- [Data excerpts]:
◆ ◆ ◆ ◆

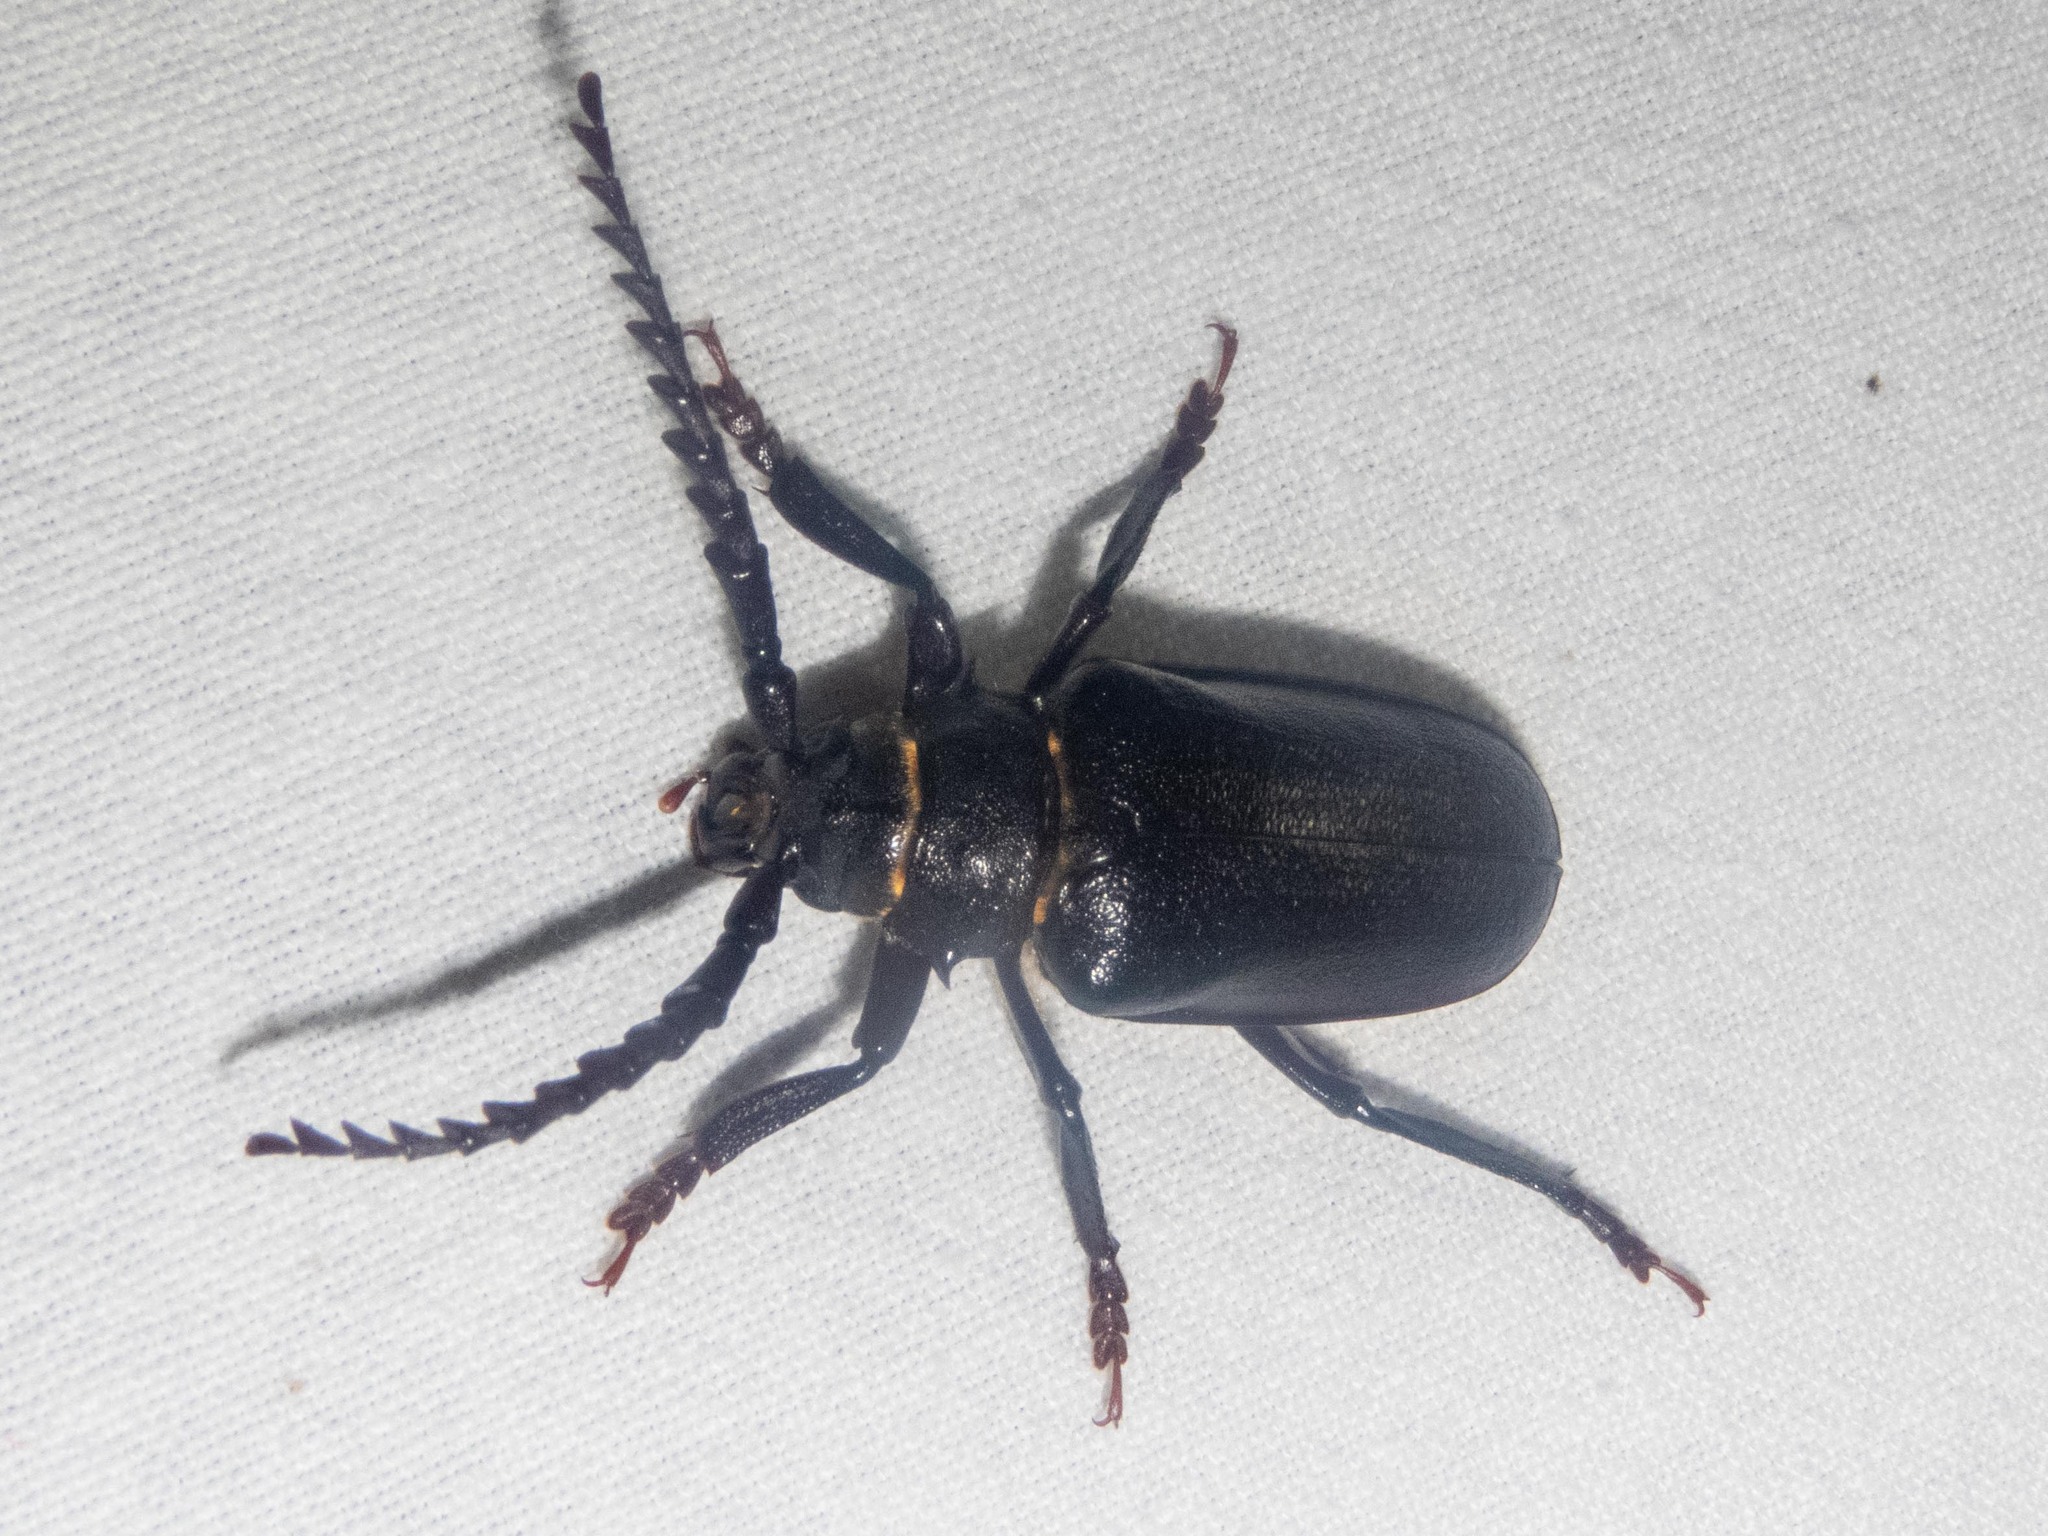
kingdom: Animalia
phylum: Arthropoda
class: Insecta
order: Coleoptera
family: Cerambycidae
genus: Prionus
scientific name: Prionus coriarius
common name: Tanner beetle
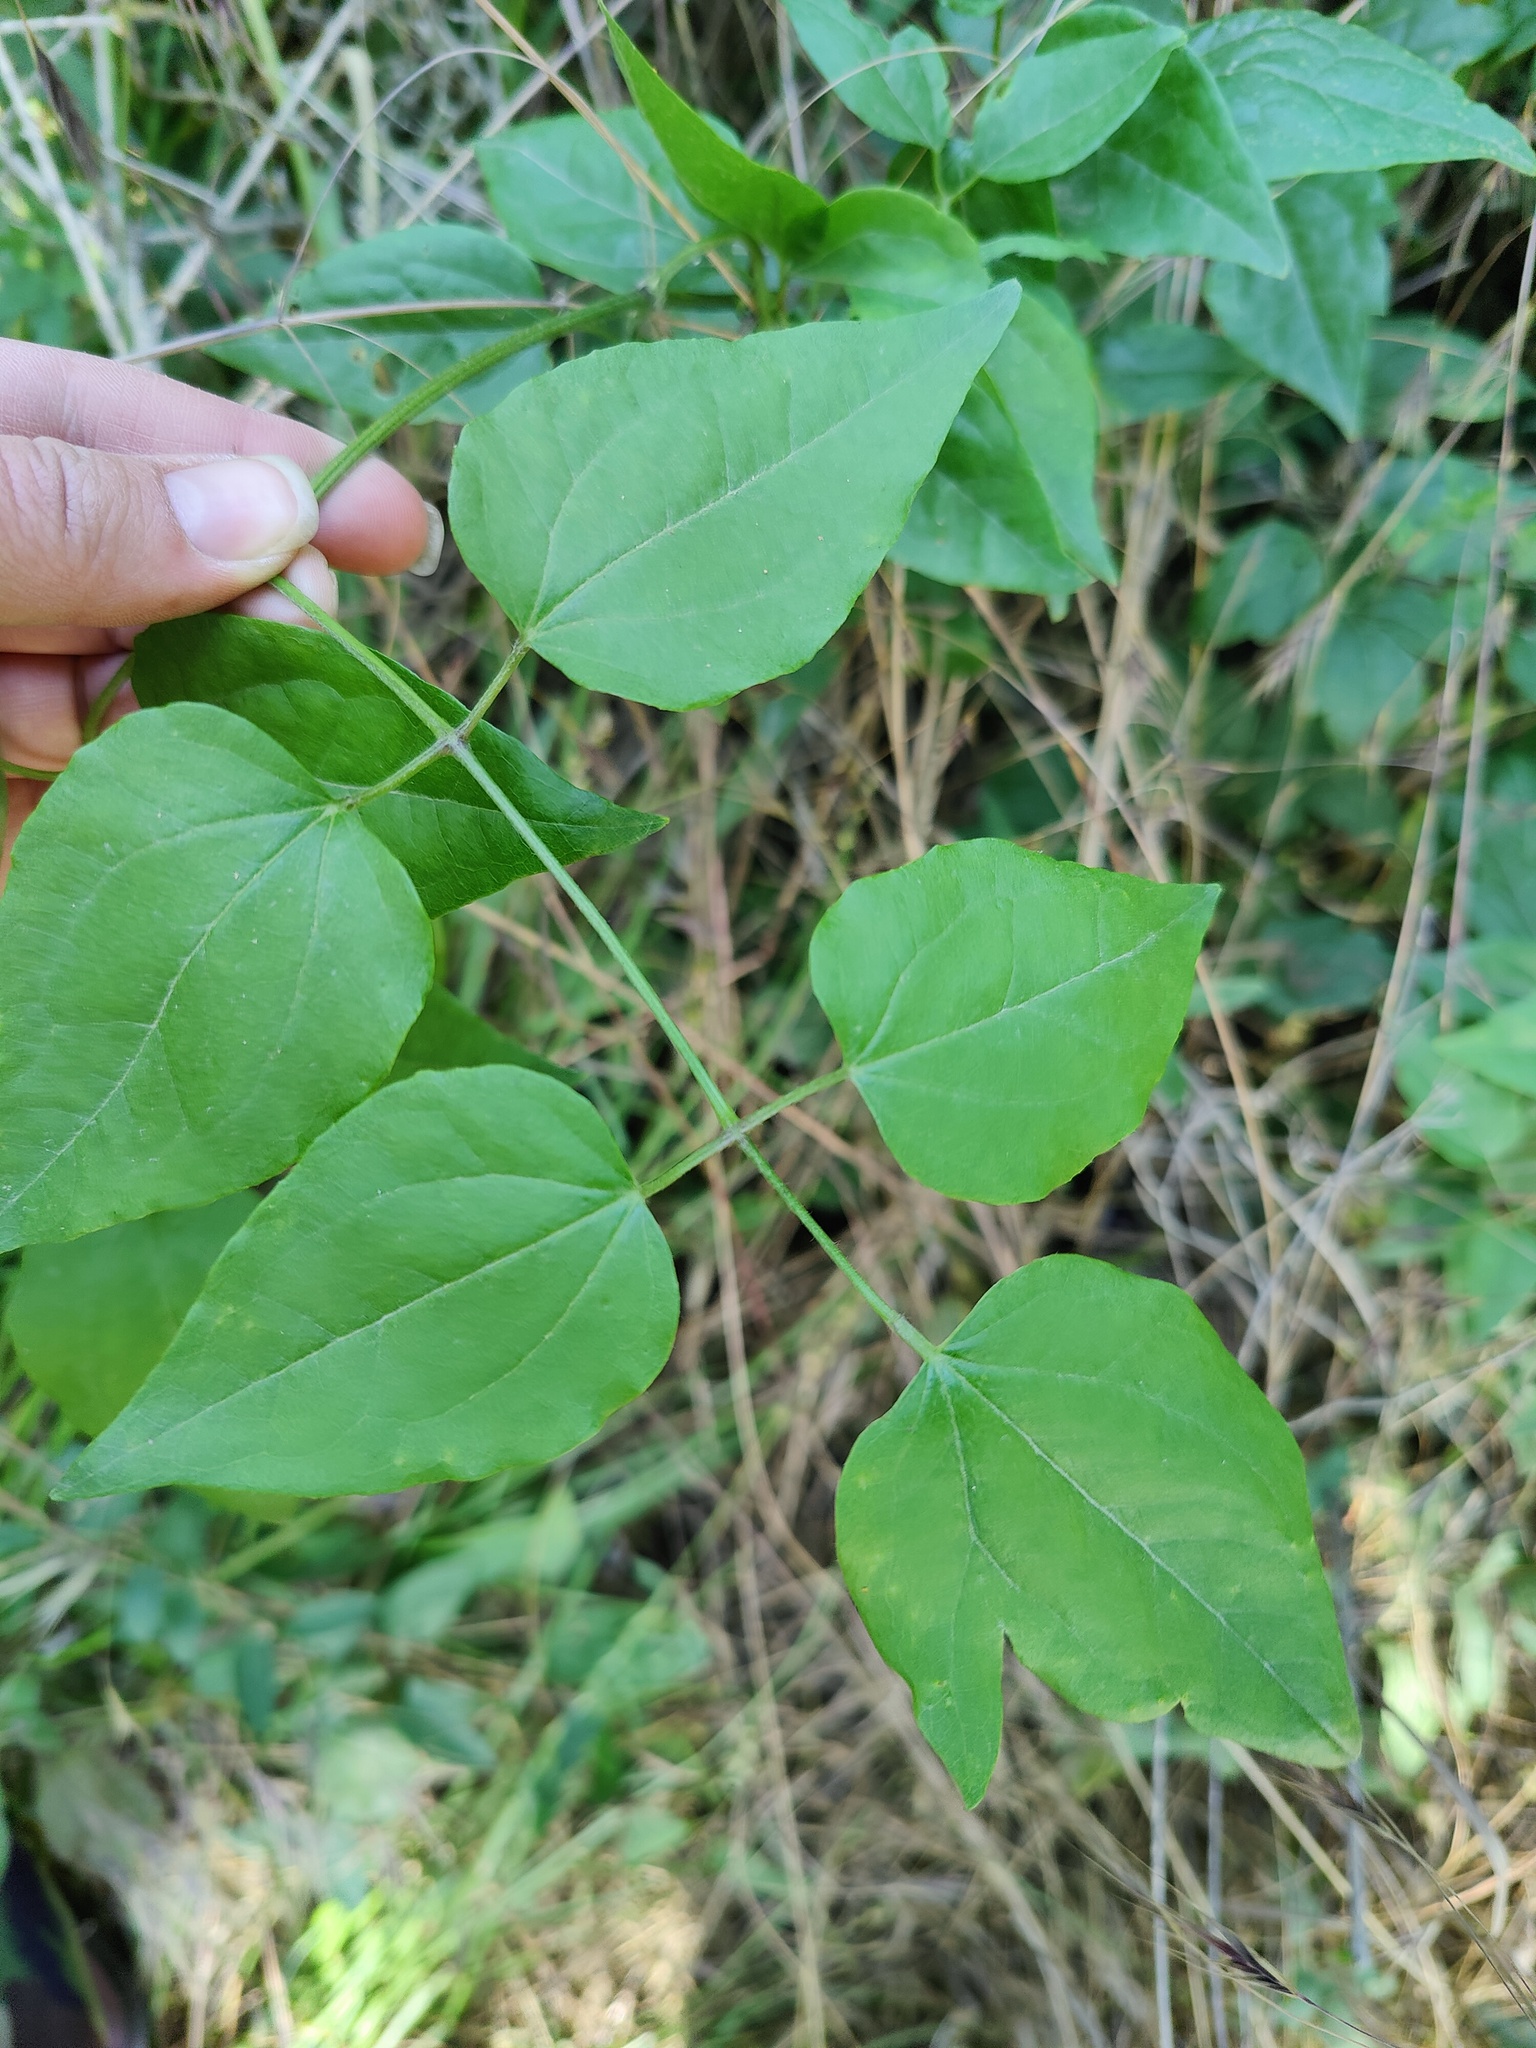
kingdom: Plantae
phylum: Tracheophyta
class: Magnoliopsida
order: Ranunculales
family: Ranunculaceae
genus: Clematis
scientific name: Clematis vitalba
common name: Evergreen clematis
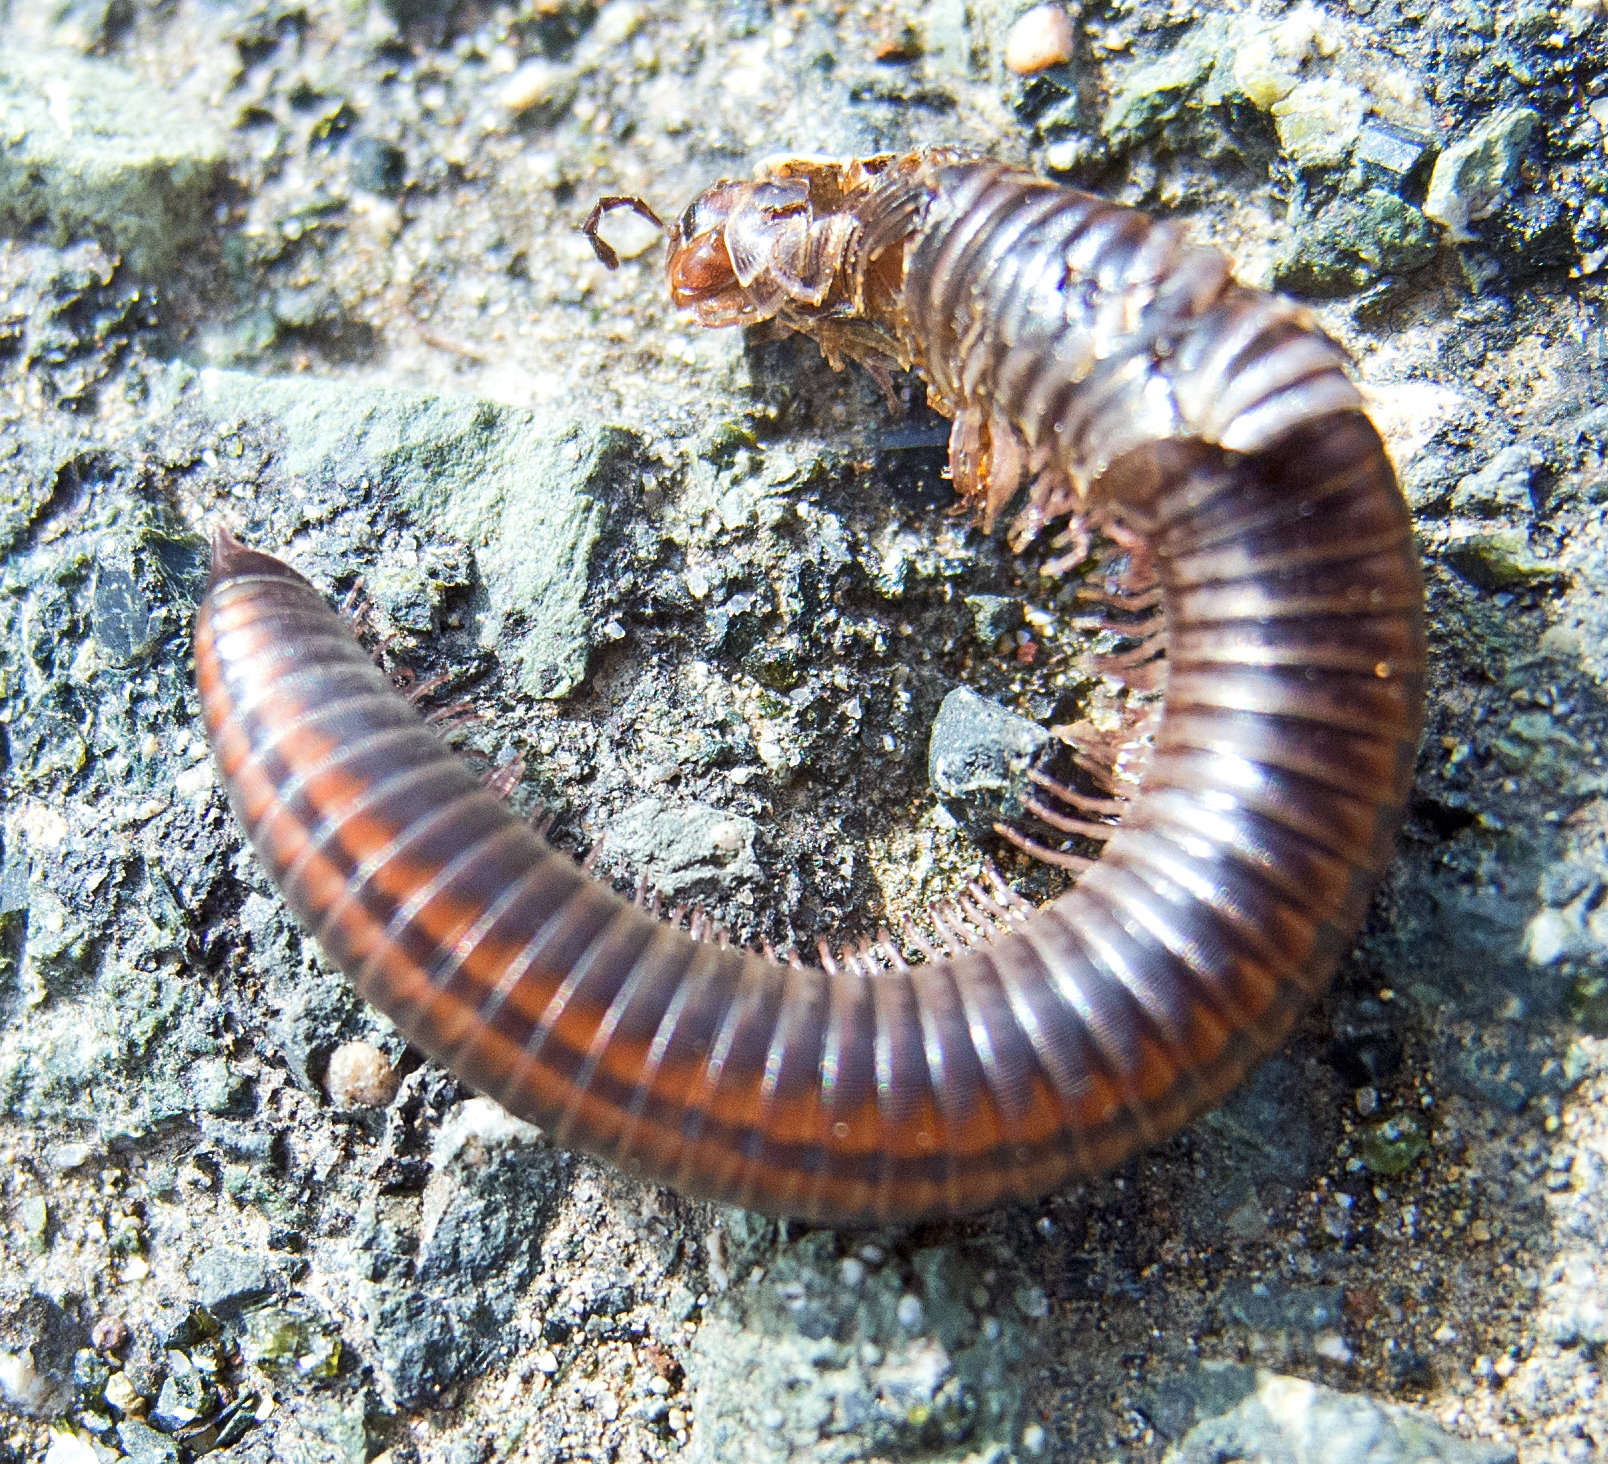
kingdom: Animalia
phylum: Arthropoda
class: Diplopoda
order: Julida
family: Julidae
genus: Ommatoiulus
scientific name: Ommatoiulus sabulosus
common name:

◆ ◆ ◆ ◆

- [Problem to work on]: Write out the lines of the material from the line containing "family: Ranunculaceae" through the final line, both included, omitting the pictures.

- [Written reply]:
family: Ranunculaceae
genus: Clematis
scientific name: Clematis vitalba
common name: Evergreen clematis
kingdom: Animalia
phylum: Arthropoda
class: Diplopoda
order: Julida
family: Julidae
genus: Ommatoiulus
scientific name: Ommatoiulus sabulosus
common name:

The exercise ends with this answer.